### YOUR TASKS:
**1.** State whether each statement below agrees with the article on Jorge Santana, answering yes or no and quoting the deciding words: (a) Jorge Santana was an older brother of Carlos Santana; (b) Jorge Santana began playing guitar in San Francisco as a teenager; (c) the Sounds Unlimited Blues Band was formed in 1967.
**2.** Reproduce the stretch of the article on Jorge Santana from "Mexican guitarist (1951–2020)" through "was a teen.".

### EXTRACT TO READ:
· · · · ·

- Born: Guillermo Santana June 13, 1951 Autlán de Navarro, Jalisco, Mexico
- Origin: San Francisco, California, United States
- Died: May 14, 2020 (aged 68)
- Genres: Latin rock; blues rock;
- Occupations: Musician; songwriter;
- Instrument: Guitar;
- Labels: Warner Bros.; Tomato; Polydor; Guts and Grace;
- Website: jorgesantana.com

= Jorge Santana =

Mexican guitarist (1951–2020)

Guillermo "Jorge" Santana (13 June 1951 – 14 May 2020) was a Mexican guitarist, brother of musician Carlos Santana.

== Early life ==
Jorge was born Guillermo Santana on 13 June 1951 in Autlán, in Jalisco, Mexico. His parents were Josefina and Jose Santana. A younger brother of Carlos Santana, Jorge started playing guitar in San Francisco when he was a teen.

== Early career ==
At a young age Santana was in San Francisco based combo "Sounds Unlimited Blues Band" with Tom Lazaneo, Jim Dotson, Fred Pratt and Robert Lazaneo, formed in 1967 and finally calling it quits circa summer 1970, then joined a rhythm and blues band called "The Malibus" which later became just "Malo."

· · · · ·

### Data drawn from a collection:
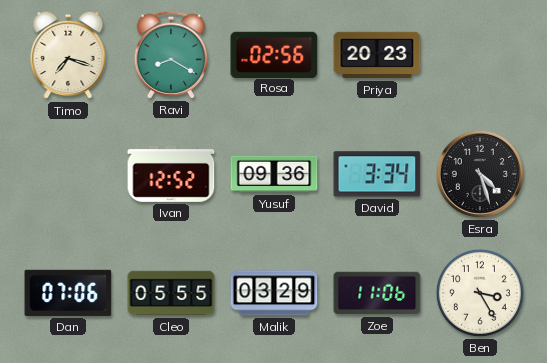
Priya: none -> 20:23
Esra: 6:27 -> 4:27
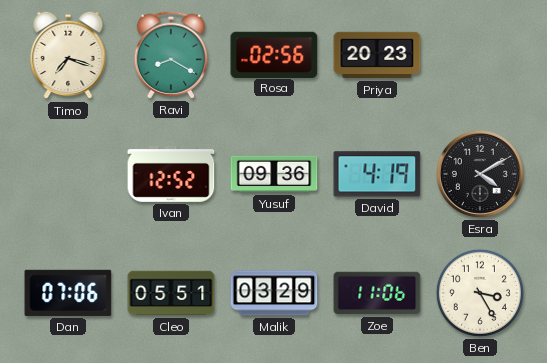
David: 3:34 -> 4:19
Esra: 4:27 -> 4:10
Cleo: 05:55 -> 05:51
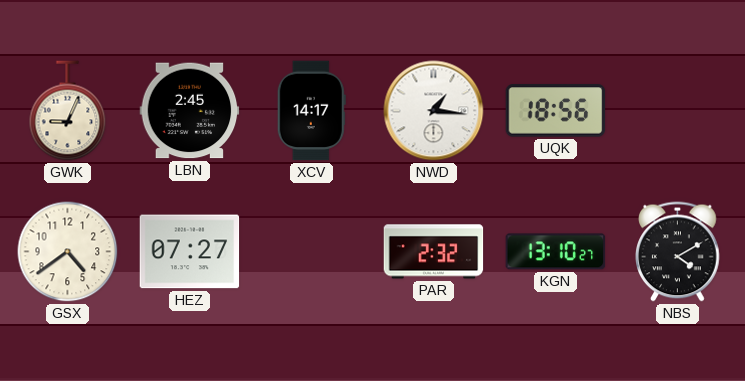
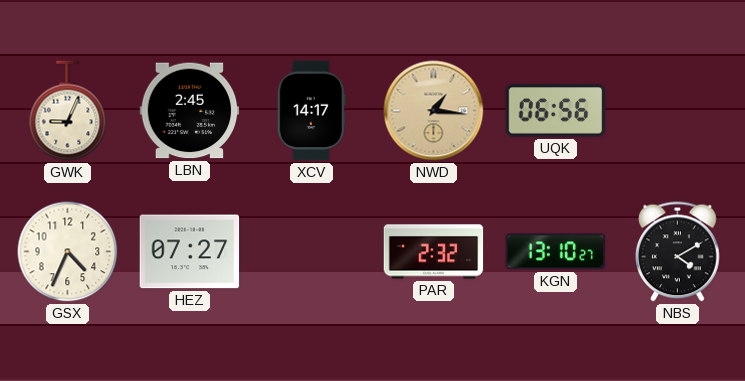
NWD dial: white -> champagne
UQK: 18:56 -> 06:56
GSX: 4:39 -> 4:34
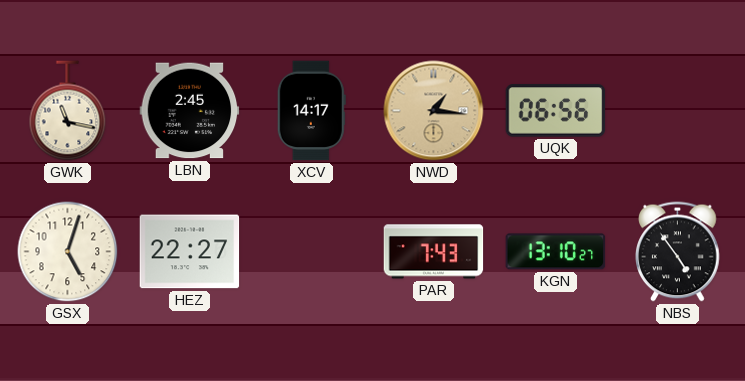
GWK: 9:04 -> 11:17
GSX: 4:34 -> 5:03
HEZ: 07:27 -> 22:27
PAR: 2:32 -> 7:43
NBS: 4:10 -> 4:54
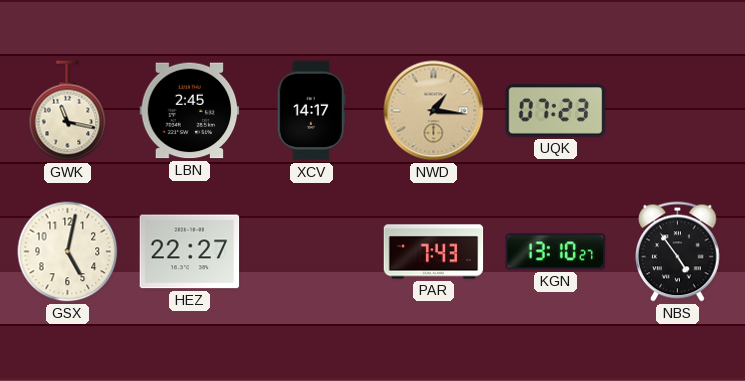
UQK: 06:56 -> 07:23
GSX: 5:03 -> 5:02
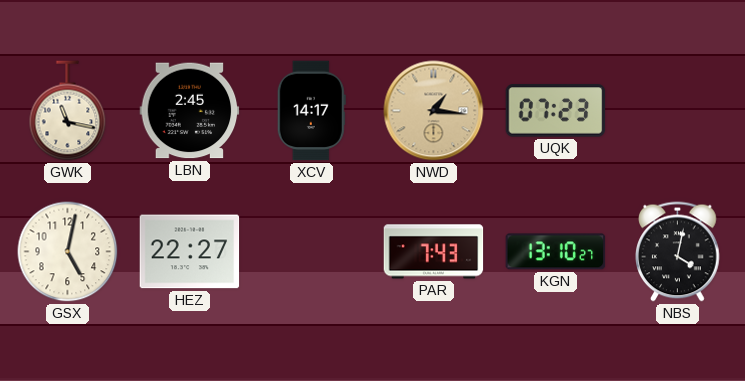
NBS: 4:54 -> 4:02
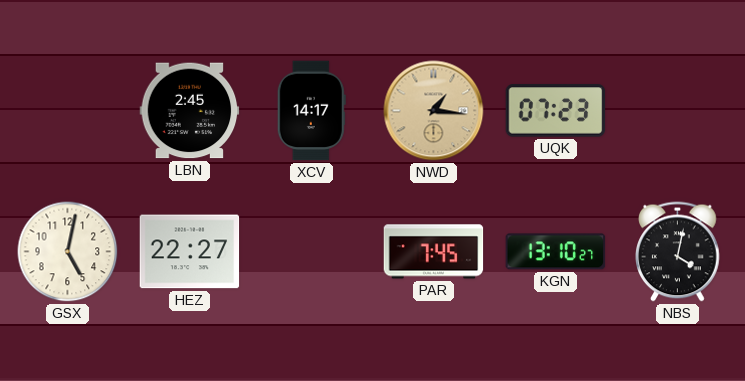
GWK: 11:17 -> none
PAR: 7:43 -> 7:45
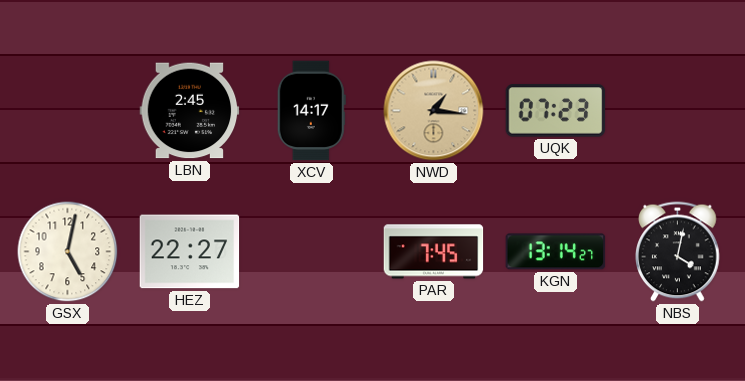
KGN: 13:10 -> 13:14
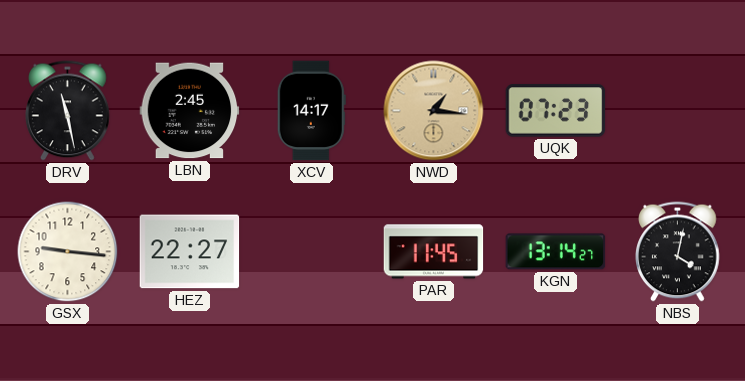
DRV: none -> 11:28
GSX: 5:02 -> 9:16
PAR: 7:45 -> 11:45
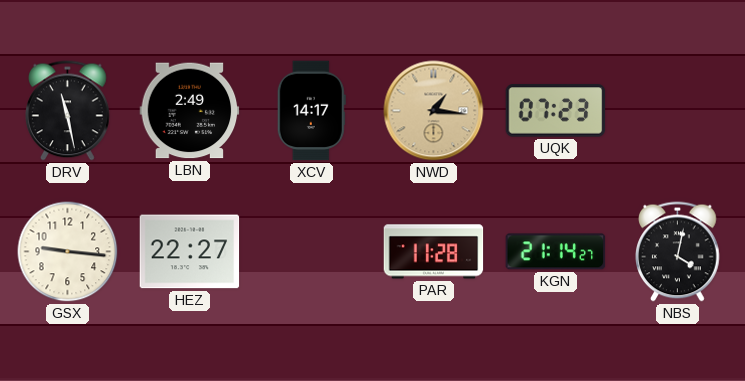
LBN: 2:45 -> 2:49
PAR: 11:45 -> 11:28
KGN: 13:14 -> 21:14
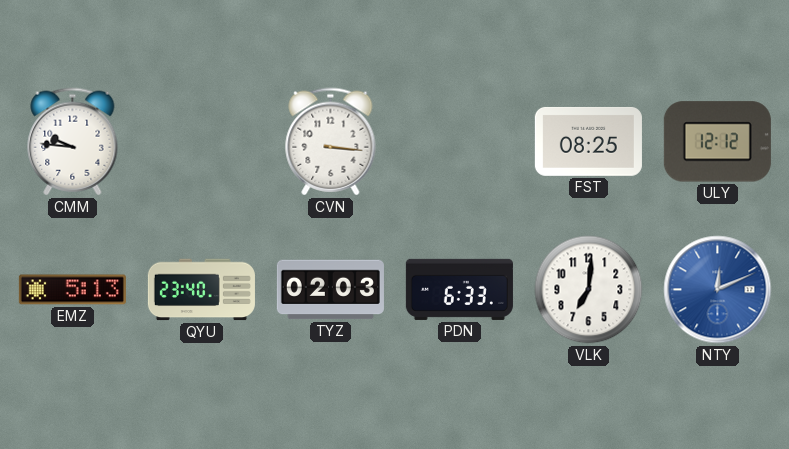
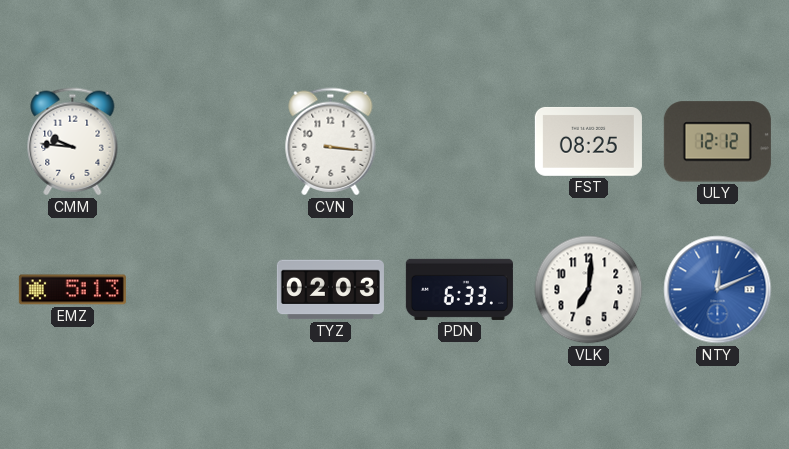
QYU: 23:40 -> none
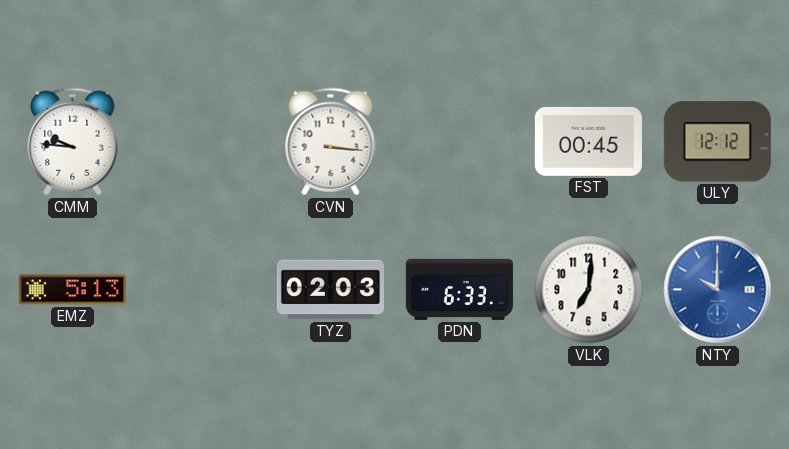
FST: 08:25 -> 00:45
NTY: 12:11 -> 10:00
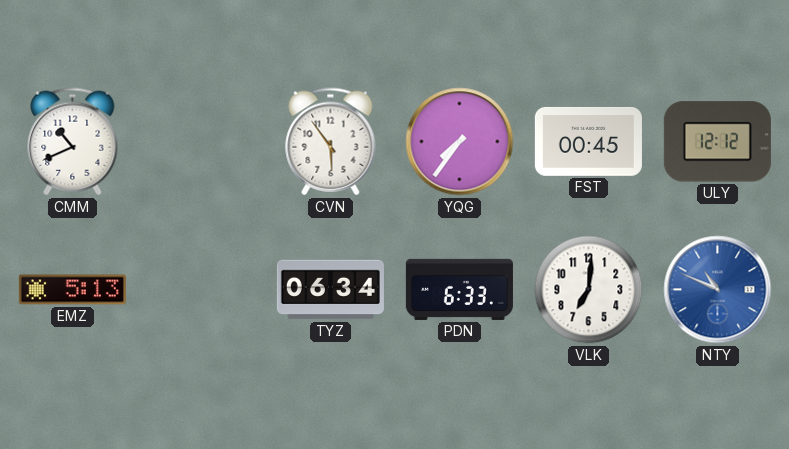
CMM: 9:46 -> 10:41
CVN: 3:16 -> 5:54
YQG: none -> 7:36
TYZ: 02:03 -> 06:34
NTY: 10:00 -> 10:49
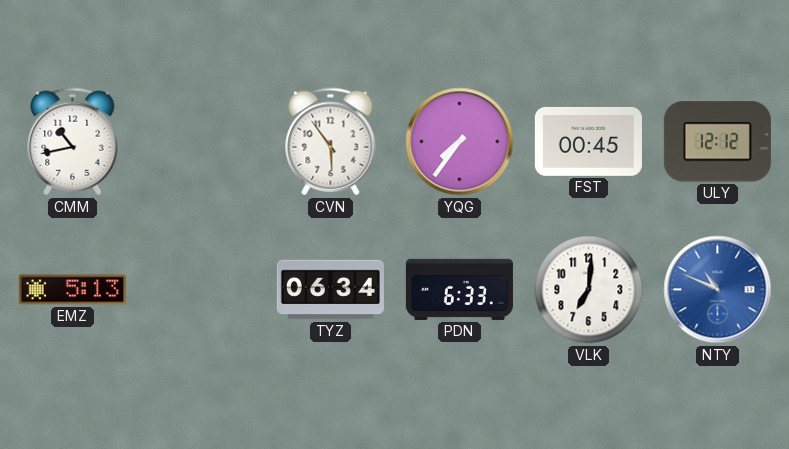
CMM: 10:41 -> 10:43
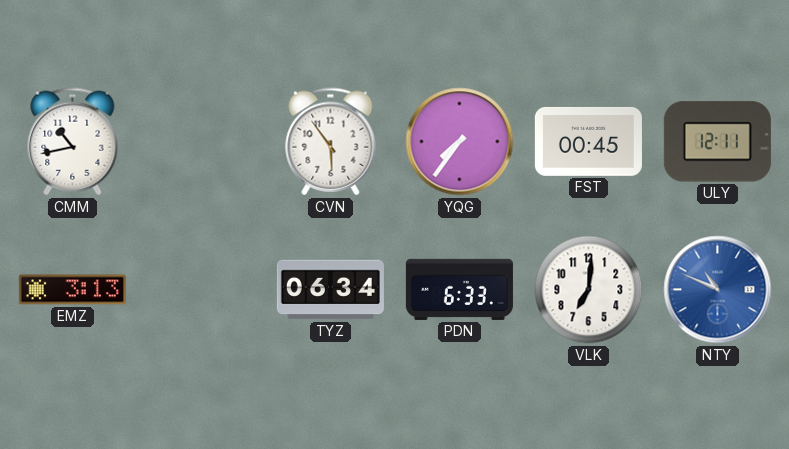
ULY: 12:12 -> 12:11
EMZ: 5:13 -> 3:13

· · · · ·

### RESULTS BY TASK:
**1.**
(a) No: "A younger brother of Carlos Santana"
(b) Yes: "Jorge started playing guitar in San Francisco when he was a teen."
(c) Yes: "formed in 1967"

**2.**
Mexican guitarist (1951–2020)

Guillermo "Jorge" Santana (13 June 1951 – 14 May 2020) was a Mexican guitarist, brother of musician Carlos Santana.

== Early life ==
Jorge was born Guillermo Santana on 13 June 1951 in Autlán, in Jalisco, Mexico. His parents were Josefina and Jose Santana. A younger brother of Carlos Santana, Jorge started playing guitar in San Francisco when he was a teen.